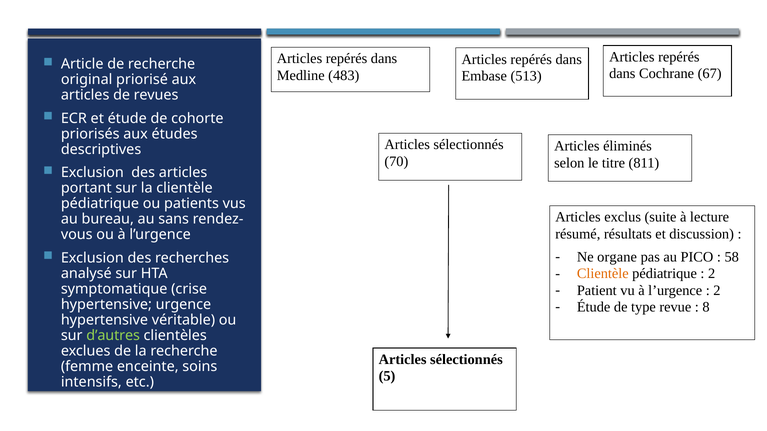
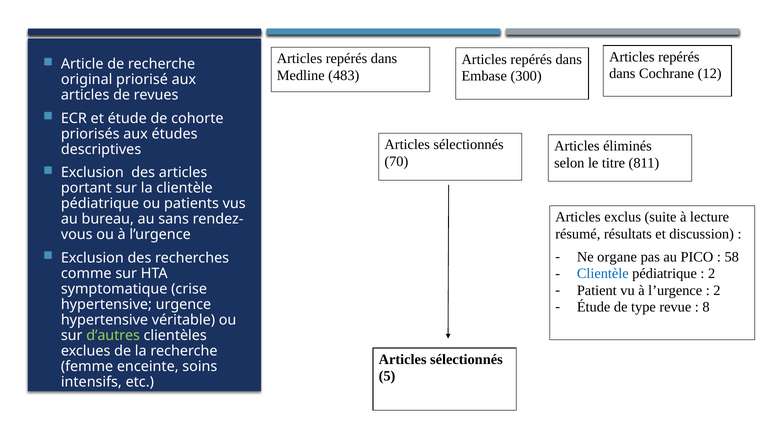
67: 67 -> 12
513: 513 -> 300
Clientèle at (603, 274) colour: orange -> blue
analysé: analysé -> comme
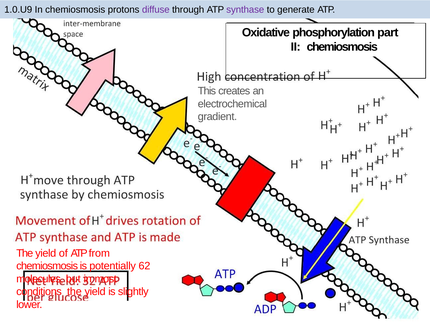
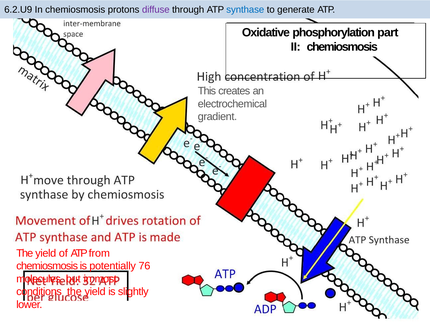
1.0.U9: 1.0.U9 -> 6.2.U9
synthase colour: purple -> blue
62: 62 -> 76
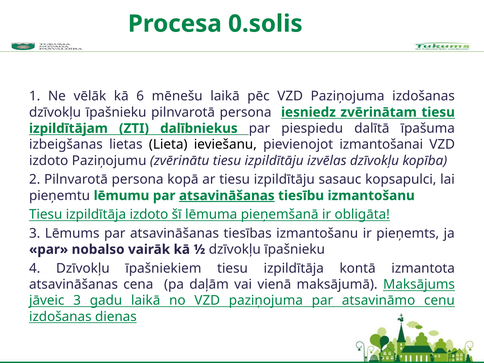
···
* TO DO *
Reproduce every difference line from the rows above, character for character and in the same order, leaving out the pictures.

* SOLUTION BELOW *
67: 67 -> 12
513: 513 -> 300
Clientèle at (603, 274) colour: orange -> blue
analysé: analysé -> comme
1.0.U9: 1.0.U9 -> 6.2.U9
synthase colour: purple -> blue
62: 62 -> 76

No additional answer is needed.